* Exercise requirements
Continue the thread about the processor's ReplicaSet memory use from the last line shown.

* Selection
------------------------------------------------------------------------
My hope was to keep the ReplicaSet footprint low enough that we could just store all of them. Your proposal with the LRU cache and fetching ReplicaSets from the API Server directly sounds significantly more complicated than what we have now.

@swiatekm-sumo is there any other reason you have this component forked?

It was originally forked back when the contrib processor only included Pod metadata, I think, though I wasn't here for it.

At this point, the only reasons are the memory usage and some owner metdata - I think only CronJob and Service names. I would very much like to upstream those and get rid of the fork.

dmitryax commented 1 year ago

My hope was to keep the ReplicaSet footprint low enough that we could just store all of them. Your proposal with the LRU cache and fetching ReplicaSets from the API Server directly sounds significantly more complicated than what we have now.

We can try this first and see if it solves the high memory issue. cc @fatsheep9146

At this point, the only reasons are the memory usage and some owner metadata - I think only CronJob and Service names. I would very much like to upstream those and get rid of the fork.

We have k8s.cronjob.name already. Not sure about service names, given that one pod can serve several services. I believe someone raised that issue, we can reconsider it

sirianni commented 1 year ago

keep the ReplicaSet footprint low enough that we could just store all of them.

I agree with @dmitryax that if the Node (or NodeFromEnvVar) filter is specified then the processor should make a very strong attempt to only store metadata for pods related to that node. We run some very large Kubernetes clusters (600+ nodes) and it's very inefficient and unnecessary for a DaemonSet collector to store metadata for resources not on its local node.

No matter how small the footprint is, it's very desirable to have memory usage be O(# pods on node) instead of O(# pods on cluster), since the former is much more fixed.

Also, when running in agent / DaemonSet mode, it's critical for the collector's footprint to be as low as possible. Storing any unnecessary metadata should be avoided.

swiatekm commented 1 year ago

keep the ReplicaSet footprint low enough that we could just store all of them.
------------------------------------------------------------------------
Items listed in a dataset:
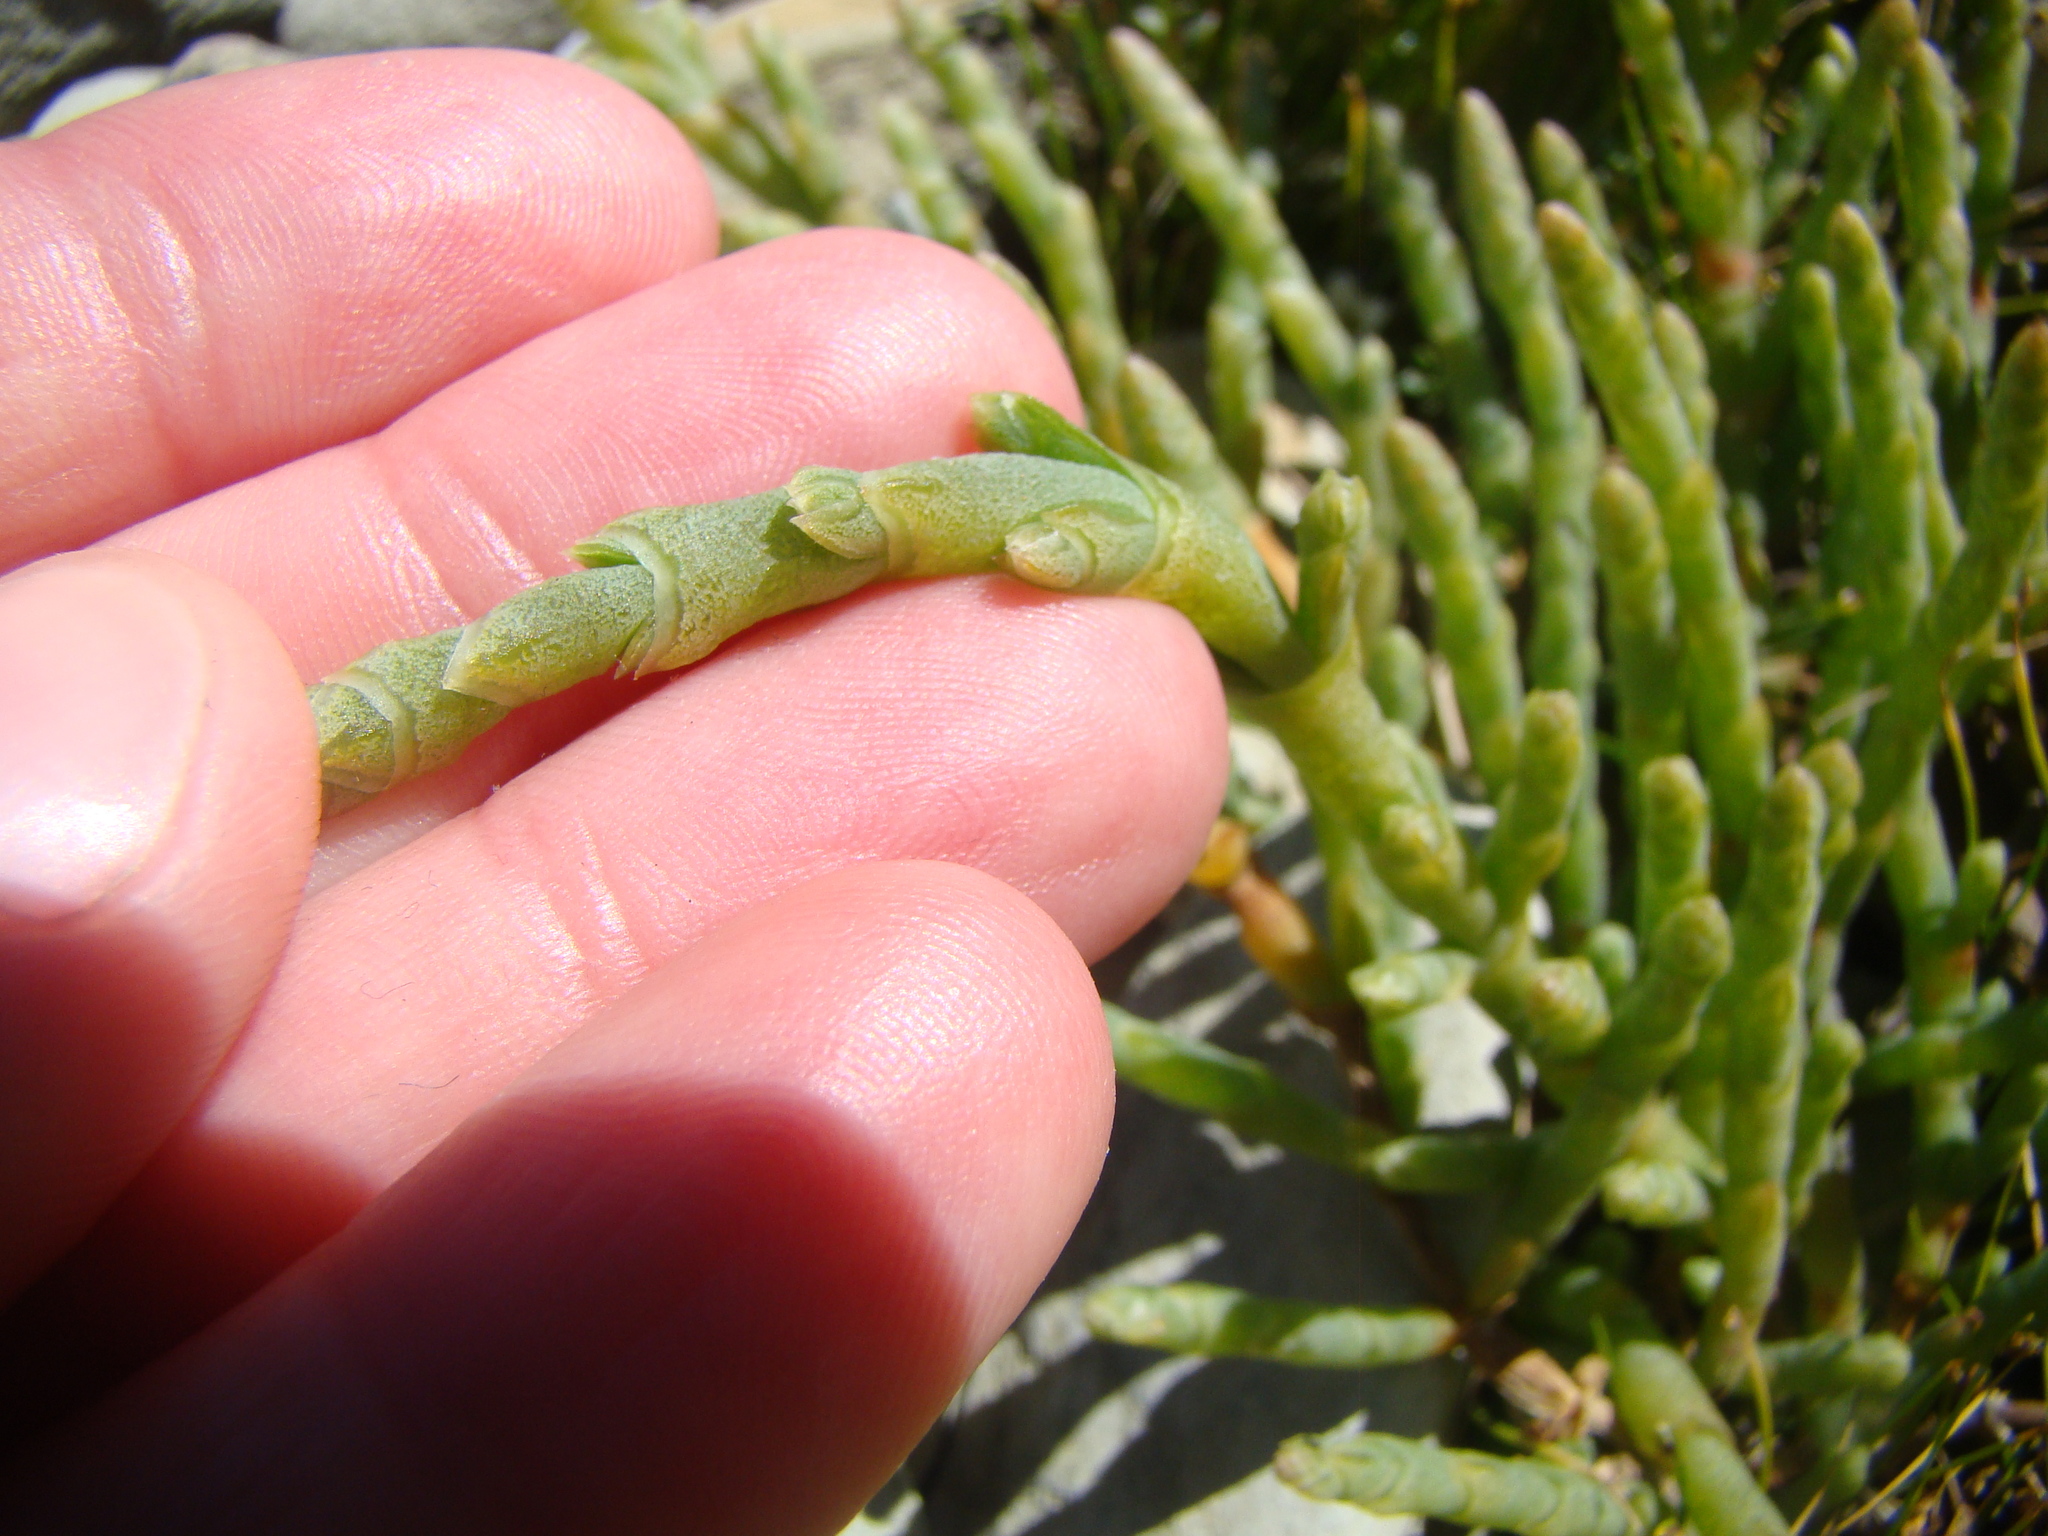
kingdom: Plantae
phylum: Tracheophyta
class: Magnoliopsida
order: Caryophyllales
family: Amaranthaceae
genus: Salicornia
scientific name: Salicornia quinqueflora
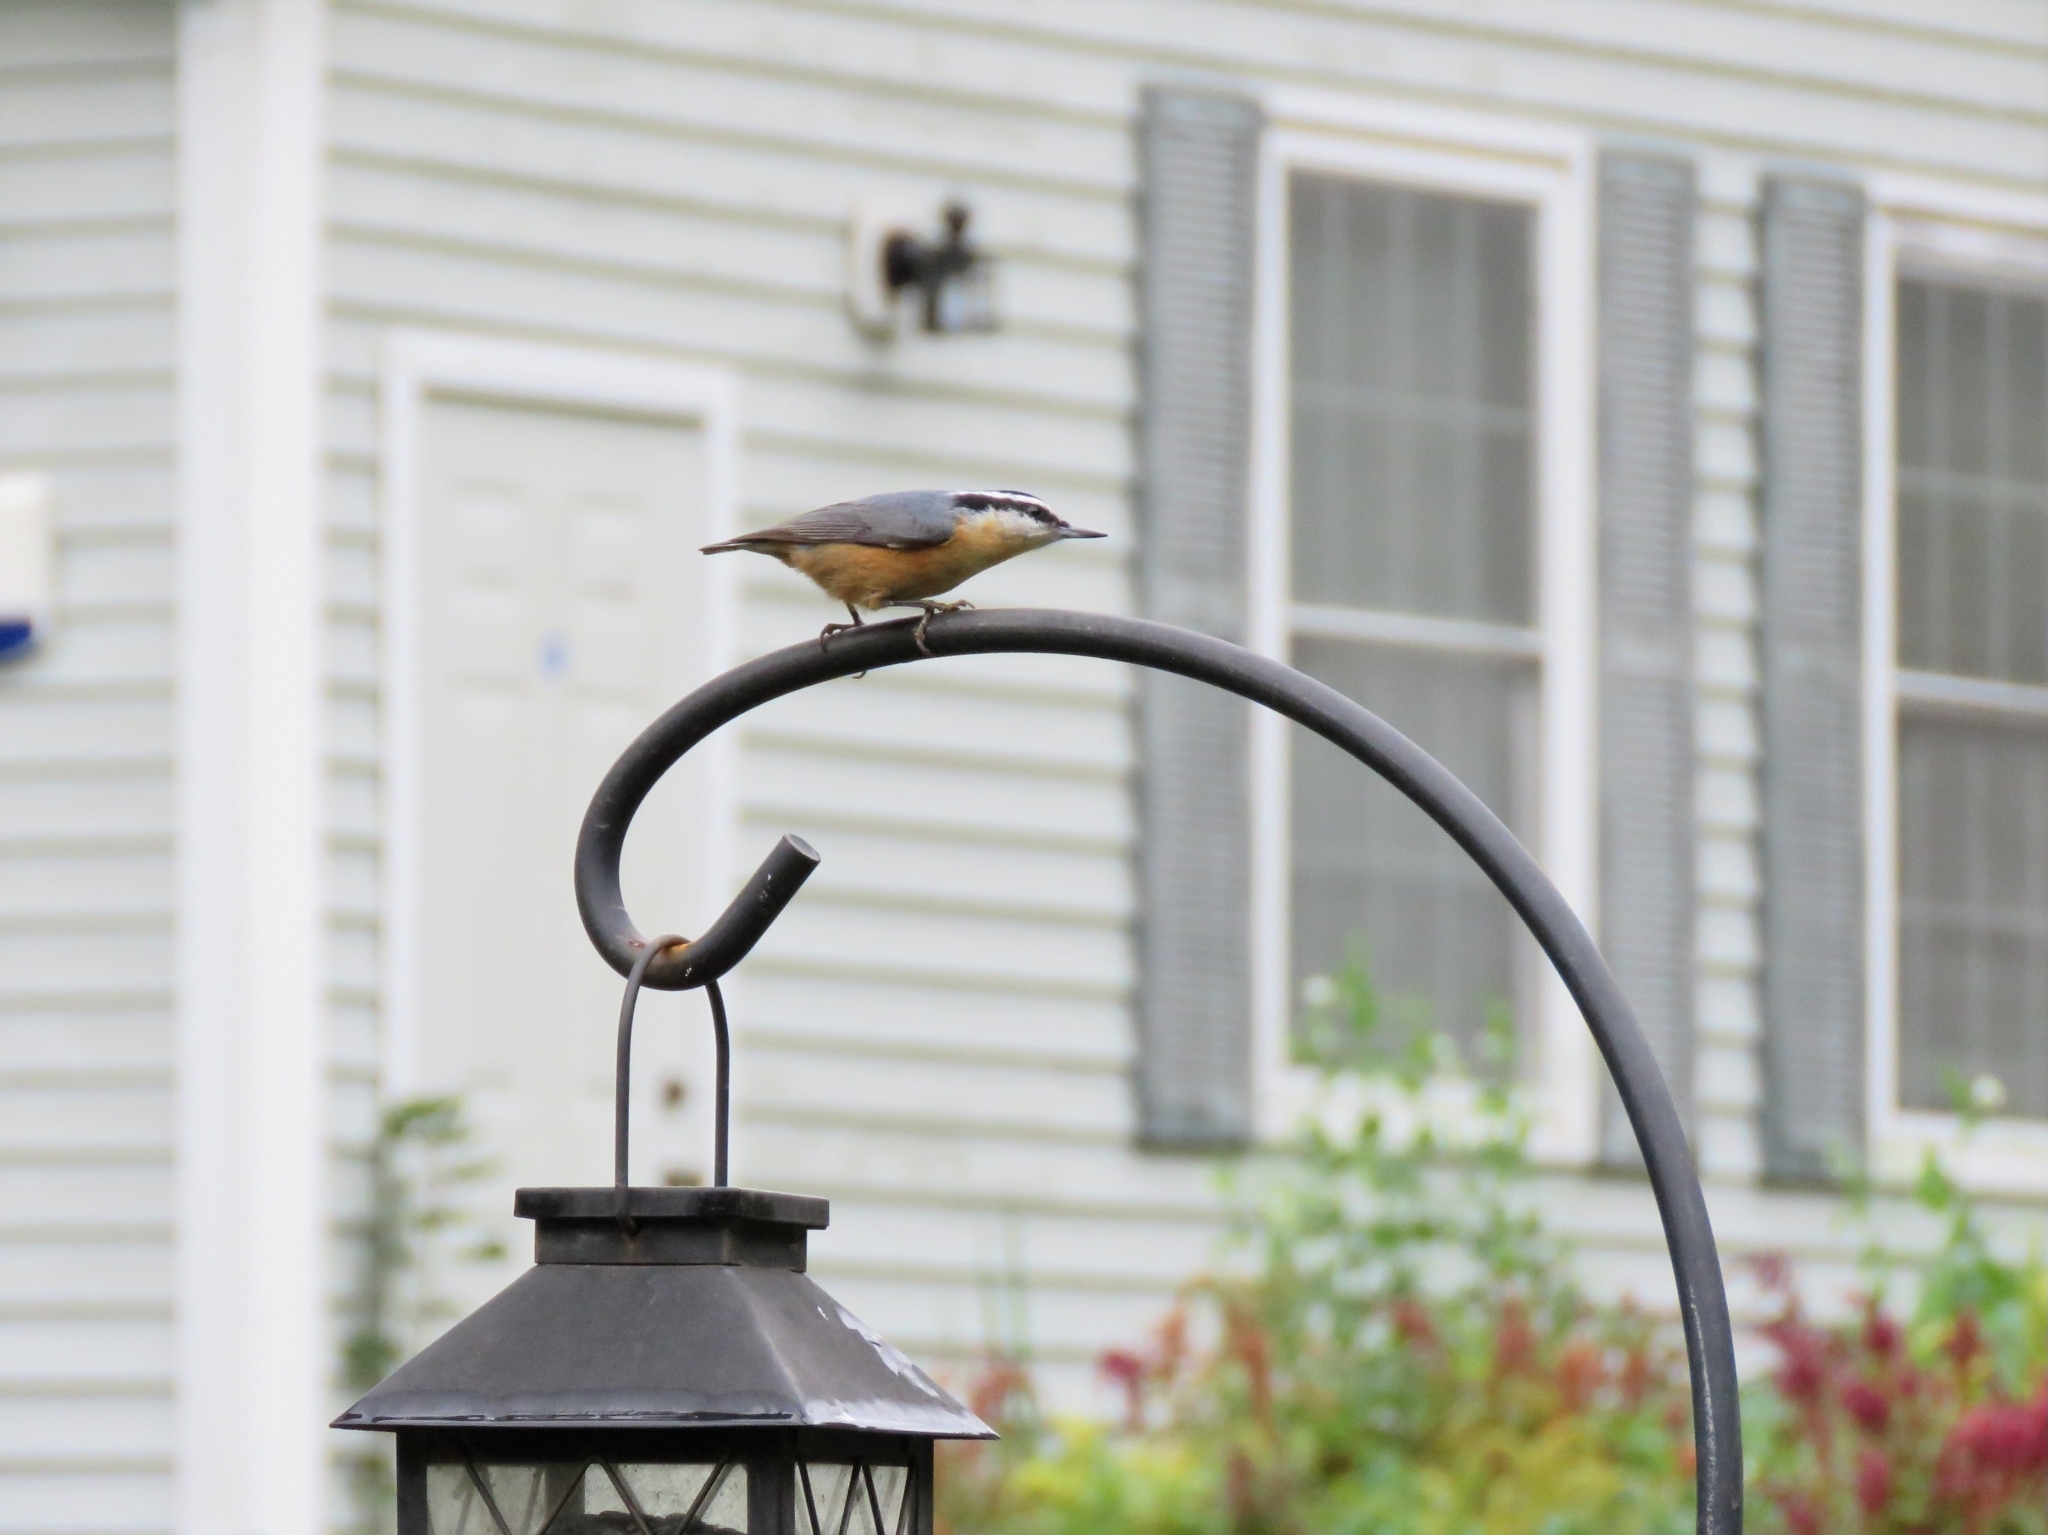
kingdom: Animalia
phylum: Chordata
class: Aves
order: Passeriformes
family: Sittidae
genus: Sitta
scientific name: Sitta canadensis
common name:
------------------------------------------------------------------------
* Written reply
I agree with @dmitryax that if the Node (or NodeFromEnvVar) filter is specified then the processor should make a very strong attempt to only store metadata for pods related to that node. We run some very large Kubernetes clusters (600+ nodes) and it's very inefficient and unnecessary for a DaemonSet collector to store metadata for resources not on its local node.

No matter how small the footprint is, it's very desirable to have memory usage be O(# pods on node) instead of O(# pods on cluster), since the former is much more fixed.

Also, when running in agent / DaemonSet mode, it's critical for the collector's footprint to be as low as possible. Storing any unnecessary metadata should be avoided.

This is a good point, and I agree that controlling resource consumption for DaemonSet Pods is very important. For the SetTransform optimization, this isn't an either/or thing - we can do it anyway for Pods, and reduce the memory footprint further even without having enabled any metadata requiring ReplicaSets.

I do want to point out though, that in this case (of the solution discussed in this issue) the agent and gateway requirements are somewhat opposed. The agent running as a DaemonSet wants to only store the metadata relevant to Pods on its Node, and is (presumably, as we haven't tested this) fine doing some synchronous requests to the API Server if that means avoiding having to store global cluster state. On the other hand, the gateway needs the whole cluster state, and is definitely not fine making a single synchronous request for each ReplicaSet in a busy cluster.

In an ideal world, we would use different approaches for these use cases, but that significantly increases the maintenance burden and complexity of the processor. So we might need to compromise one way or another.

Out of curiosity, if we implemented the SetTransform optimizations and achieved lower memory consumption than in 0.77.0, even while storing all ReplicaSets, would you be unhappy with that outcome?

dmitryax commented 1 year ago

@swiatekm-sumo, thanks for pointing this out. I agree differentiating the logic based on the collector's deployment topology is not an ideal solution. Let's apply your optimization both to pods and replica sets informers first and see what the outcome will be. @swiatekm-sumo, do you have a chance to submit a PR given that you did in your fork?

fatsheep9146 commented 1 year ago

I also agree with @swiatekm-sumo, the SetTransform optimization is beneficial to both gateway mode and daemonset mode. I think the optimization for daemonset model is better to be based on the SetTransform optimization.

@dmitryax @sirianni

swiatekm commented 1 year ago

Yep, I can work on it. You want to assign this issue to me or should we track the SetTransform change separately?

dmitryax commented 1 year ago

@swiatekm-sumo thank you! I created https://github.com/open-telemetry/opentelemetry-collector-contrib/issues/23226 to track it separately.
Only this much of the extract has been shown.